__Aim of the task__: A line qualifies if it holds the string "passing". Copy every qualifying line from the records.

__Listed entries__:
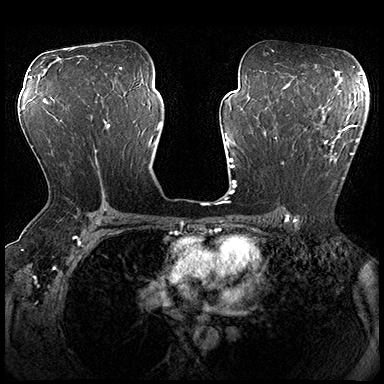
Breast MRI (dynamic contrast-enhanced), one axial slice; position 111 of 200 along the scan axis; dynamic contrast-enhanced series, time point 2 of 8 at this slice position (early post-contrast); 3 T; TE 2.3 ms, TR 4.4 ms; 1 mm slice thickness; 384 × 384 image matrix, field of view 360 × 360 mm. Female patient.
Outlined on this slice (semi-automatic segmentation, software-assisted and operator-edited):
- enhancing-tissue mask used for the functional tumour volume (all voxels passing the contrast-enhancement thresholds inside the analysis volume; usually the tumour): box from (x=275, y=115) to (x=362, y=196) px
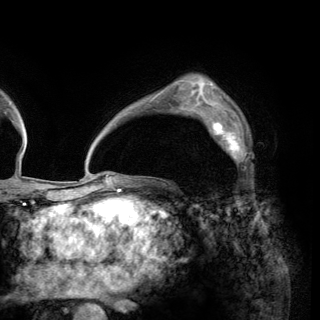
Breast MRI (dynamic contrast-enhanced), one axial slice. Position 97 of 150 along the scan axis. Cropped to one breast. Dynamic contrast-enhanced series, time point 2 of 6 at this slice position (early post-contrast). 3 T. TE 2.8 ms, TR 7.7 ms. 320 × 320 image matrix, field of view 213 × 213 mm. Female patient.
Outlined on this slice (semi-automatically segmented with operator editing):
- enhancing-tissue mask used for the functional tumour volume (all voxels passing the contrast-enhancement thresholds inside the analysis volume; usually the tumour): bounding box (x1, y1, x2, y2) in pixels: (200, 110, 248, 170)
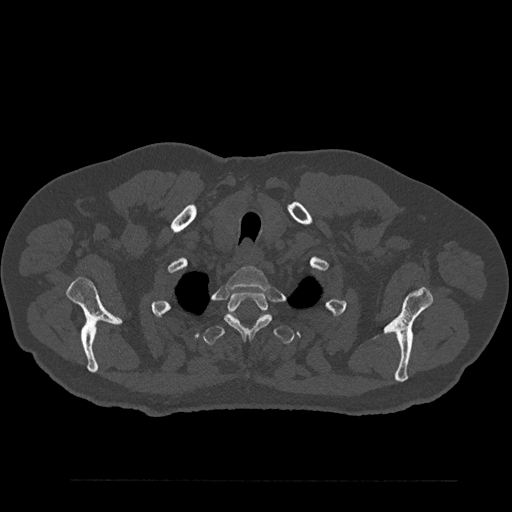
CT including the spine, one axial slice. Slice 715 of 797 in the series (ordered by position). 120 kVp. Bone window (W 1800 / L 400 HU). 0.5 mm slice thickness. 512 × 512 image matrix, field of view 430 × 430 mm. Patient: male, 61 years. From the clinical record (not read from this slice): primary cancer: prostate.
Outlined on this slice (semi-automatically segmented with operator editing):
- T1 vertebra: bounding box <226,267,270,289> (left, top, right, bottom; pixels)
- T2 vertebra: <224,291,272,339>
- T3 vertebra: <204,315,294,345>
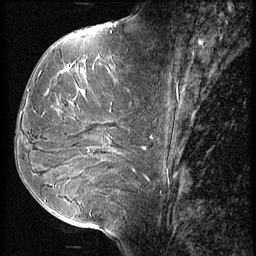
Breast MRI (dynamic contrast-enhanced), one sagittal slice; position 28 of 56 along the scan axis; 3 images stored at this slice position (order not interpretable as contrast timing); 1.5 T; TE 4.2 ms, TR 9 ms; 2.5 mm slice thickness; 256 × 256 image matrix. Patient: female, 51 years. Case-level facts recorded for this patient, not image findings: setting: breast cancer imaged before/during neoadjuvant chemotherapy; receptor status: HR-positive, HER2-negative.
Outlined on this slice (semi-automatic segmentation, software-assisted and operator-edited):
- analysis volume of interest (the breast-tissue region the enhancement analysis was run in; not a lesion): bounding box (x1, y1, x2, y2) in pixels: (23, 56, 156, 165)
- tumour enhancement mask (voxels above the 140 % enhancement threshold inside the analysis volume of interest): (62, 70, 110, 73)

__Solution to the exercise__:
- enhancing-tissue mask used for the functional tumour volume (all voxels passing the contrast-enhancement thresholds inside the analysis volume; usually the tumour): box from (x=275, y=115) to (x=362, y=196) px
- enhancing-tissue mask used for the functional tumour volume (all voxels passing the contrast-enhancement thresholds inside the analysis volume; usually the tumour): bounding box (x1, y1, x2, y2) in pixels: (200, 110, 248, 170)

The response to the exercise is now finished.